On November 27, 2009, the DSWD, a certificate was issued declaring Baby Julian as “Legally Available
for Adoption.” On February 5, 2010, Baby Julian was “matched” with Spouses Medina and supervised
trial custody was then commenced.

On May 5, 2010, Christina who had changed her mind about the adoption, wrote a letter to the DSWD
asking for the suspension of Baby Julian’s adoption proceedings. She also said she wanted her family
back together.

On May 28, 2010, the DSWD, through respondent Atty. Segui, sent a Memorandum to DSWD
Assistant Secretary Cabrera informing her that the certificate declaring Baby Julian legally available for
adoption had attained finality on November 13, 2009, or three months after Christina signed the
Deed of Voluntary Commitment which terminated her parental authority and effectively made Baby
Julian a ward of the State.

On July 27, 2010, Christina filed a petition for the issuance of a writ of amparo before the RTC seeking
to obtain custody of Baby Julian from DSWD.

ISSUE:

Whether or not a petition for a writ of amparo is the proper recourse for obtaining parental authority
and custody of a minor child.

HELD:
The Court held that the availment of the remedy of writ of amparo is not proper as there was no
enforced disappearance in this case.

As to what constitutes “enforced disappearance,” the Court in Navia v.
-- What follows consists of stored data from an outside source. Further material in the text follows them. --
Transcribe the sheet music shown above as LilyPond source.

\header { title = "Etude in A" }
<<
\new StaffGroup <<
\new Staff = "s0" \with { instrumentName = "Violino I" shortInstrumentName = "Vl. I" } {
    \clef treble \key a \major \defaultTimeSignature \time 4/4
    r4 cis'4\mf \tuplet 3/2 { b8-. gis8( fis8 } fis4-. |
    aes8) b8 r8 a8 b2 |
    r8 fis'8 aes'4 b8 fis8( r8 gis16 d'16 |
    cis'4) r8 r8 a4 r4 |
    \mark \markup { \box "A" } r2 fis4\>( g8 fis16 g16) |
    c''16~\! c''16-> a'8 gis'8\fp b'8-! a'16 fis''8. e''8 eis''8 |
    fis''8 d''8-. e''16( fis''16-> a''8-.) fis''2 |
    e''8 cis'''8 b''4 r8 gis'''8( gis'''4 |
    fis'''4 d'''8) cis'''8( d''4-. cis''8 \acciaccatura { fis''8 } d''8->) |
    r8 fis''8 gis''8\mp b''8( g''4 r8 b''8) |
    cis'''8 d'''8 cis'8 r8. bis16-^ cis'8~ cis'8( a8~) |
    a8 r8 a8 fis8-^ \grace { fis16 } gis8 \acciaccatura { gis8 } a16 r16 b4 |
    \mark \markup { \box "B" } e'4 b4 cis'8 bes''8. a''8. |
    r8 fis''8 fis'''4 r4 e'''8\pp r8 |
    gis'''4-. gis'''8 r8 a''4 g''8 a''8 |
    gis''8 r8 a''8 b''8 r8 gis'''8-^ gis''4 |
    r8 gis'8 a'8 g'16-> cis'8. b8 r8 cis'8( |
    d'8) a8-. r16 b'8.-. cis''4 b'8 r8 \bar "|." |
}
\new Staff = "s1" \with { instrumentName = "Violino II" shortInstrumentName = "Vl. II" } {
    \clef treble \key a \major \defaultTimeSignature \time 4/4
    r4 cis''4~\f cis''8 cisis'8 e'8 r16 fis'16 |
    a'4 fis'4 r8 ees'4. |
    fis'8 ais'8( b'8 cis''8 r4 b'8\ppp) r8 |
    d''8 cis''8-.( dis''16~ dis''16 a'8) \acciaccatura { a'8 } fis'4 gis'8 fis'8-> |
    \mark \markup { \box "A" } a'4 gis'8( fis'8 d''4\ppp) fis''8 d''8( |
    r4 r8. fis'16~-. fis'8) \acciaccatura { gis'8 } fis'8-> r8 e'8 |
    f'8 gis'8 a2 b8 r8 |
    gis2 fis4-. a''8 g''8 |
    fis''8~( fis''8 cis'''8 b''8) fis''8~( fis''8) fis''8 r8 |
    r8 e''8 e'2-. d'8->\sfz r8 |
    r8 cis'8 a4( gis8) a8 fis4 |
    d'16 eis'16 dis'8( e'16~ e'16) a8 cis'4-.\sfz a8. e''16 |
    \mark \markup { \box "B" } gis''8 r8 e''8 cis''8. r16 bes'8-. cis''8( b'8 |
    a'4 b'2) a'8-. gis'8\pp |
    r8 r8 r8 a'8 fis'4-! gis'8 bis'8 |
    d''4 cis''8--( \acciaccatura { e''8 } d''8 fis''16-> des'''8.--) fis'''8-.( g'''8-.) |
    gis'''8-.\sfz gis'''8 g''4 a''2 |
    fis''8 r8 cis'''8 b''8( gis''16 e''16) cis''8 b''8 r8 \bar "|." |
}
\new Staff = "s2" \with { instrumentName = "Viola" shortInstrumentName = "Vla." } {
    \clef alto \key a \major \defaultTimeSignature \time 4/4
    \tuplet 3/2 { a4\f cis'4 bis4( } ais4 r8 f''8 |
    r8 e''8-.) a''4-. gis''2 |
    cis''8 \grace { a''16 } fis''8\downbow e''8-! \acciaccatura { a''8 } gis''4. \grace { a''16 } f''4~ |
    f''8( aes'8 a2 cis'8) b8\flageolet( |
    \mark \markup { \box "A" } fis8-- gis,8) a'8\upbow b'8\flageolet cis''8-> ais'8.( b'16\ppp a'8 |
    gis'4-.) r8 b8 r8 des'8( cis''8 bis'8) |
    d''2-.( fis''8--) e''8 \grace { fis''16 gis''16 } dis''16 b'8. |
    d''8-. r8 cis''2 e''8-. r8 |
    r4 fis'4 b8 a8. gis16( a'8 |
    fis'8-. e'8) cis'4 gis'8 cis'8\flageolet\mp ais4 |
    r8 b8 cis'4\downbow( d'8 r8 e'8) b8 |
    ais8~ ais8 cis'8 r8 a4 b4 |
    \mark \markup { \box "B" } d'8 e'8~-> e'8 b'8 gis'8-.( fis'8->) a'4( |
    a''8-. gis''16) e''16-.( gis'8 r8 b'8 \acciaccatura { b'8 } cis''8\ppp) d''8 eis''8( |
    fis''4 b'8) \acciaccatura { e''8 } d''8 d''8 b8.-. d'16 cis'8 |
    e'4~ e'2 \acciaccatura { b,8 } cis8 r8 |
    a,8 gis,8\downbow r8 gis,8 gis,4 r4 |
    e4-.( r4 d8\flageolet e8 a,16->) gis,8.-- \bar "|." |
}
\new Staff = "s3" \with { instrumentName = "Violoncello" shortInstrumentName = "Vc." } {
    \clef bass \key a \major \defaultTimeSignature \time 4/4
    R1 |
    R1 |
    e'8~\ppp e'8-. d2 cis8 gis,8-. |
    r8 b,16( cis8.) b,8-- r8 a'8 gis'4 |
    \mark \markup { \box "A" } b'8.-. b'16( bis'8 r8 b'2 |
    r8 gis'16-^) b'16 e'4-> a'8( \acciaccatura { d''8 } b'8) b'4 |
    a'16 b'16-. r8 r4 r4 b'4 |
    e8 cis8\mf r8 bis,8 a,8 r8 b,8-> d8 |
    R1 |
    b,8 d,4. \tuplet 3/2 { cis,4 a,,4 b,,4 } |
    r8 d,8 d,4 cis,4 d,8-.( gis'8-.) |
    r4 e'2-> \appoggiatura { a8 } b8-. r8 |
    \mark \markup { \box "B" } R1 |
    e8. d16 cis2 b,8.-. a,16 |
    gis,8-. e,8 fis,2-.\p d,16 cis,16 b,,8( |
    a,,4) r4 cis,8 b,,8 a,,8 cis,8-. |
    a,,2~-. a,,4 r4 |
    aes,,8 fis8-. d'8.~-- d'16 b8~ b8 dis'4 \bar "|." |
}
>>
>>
Pardico enumerated the
elements constituting “enforced disappearances” as the term is statutorily defined in Section 3(g) of
R.A. No. 9851 to wit:

That there be an arrest, detention, abduction or any form of deprivation of liberty;

That it be carried out by, or with the authorization, support or acquiescence of, the State or a political
organization;

That it be followed by the State or political organization’s refusal to acknowledge or give information
on the fate or whereabouts of the person subject of the amparo petition; and,

That the intention for such refusal is to remove subject person from the protection of the law for a
prolonged period of time.

The Court held that there was no enforced disappearance because the respondent DSWD officers
never concealed Baby Julian’s whereabouts. In fact, Christina obtained a copy of the DSWD’s
Memorandum explicitly stating that Baby Julian was in the custody of the Medina Spouses when she
filed her petition before the RTC. Besides, she even admitted in her petition that the respondent
DSWD officers presented Baby Julian before the RTC during the hearing. There is therefore, no
“enforced disappearance” as used in the context of the Amparo rule as the third and fourth elements
are missing.

Christina’s directly accusing the respondents of forcibly separating her from her child and placing the
latter up for adoption, supposedly without complying with the necessary legal requisites to qualify the
child for adoption, clearly indicates that she is not searching for a lost child but asserting her parental
authority over the child and contesting custody over him.

Since it is extant from the pleadings filed that what is involved is the issue of child custody and the
exercise of parental rights over a child, who, for all intents and purposes, has been legally considered
a ward of the State, the Amparo rule cannot be properly applied.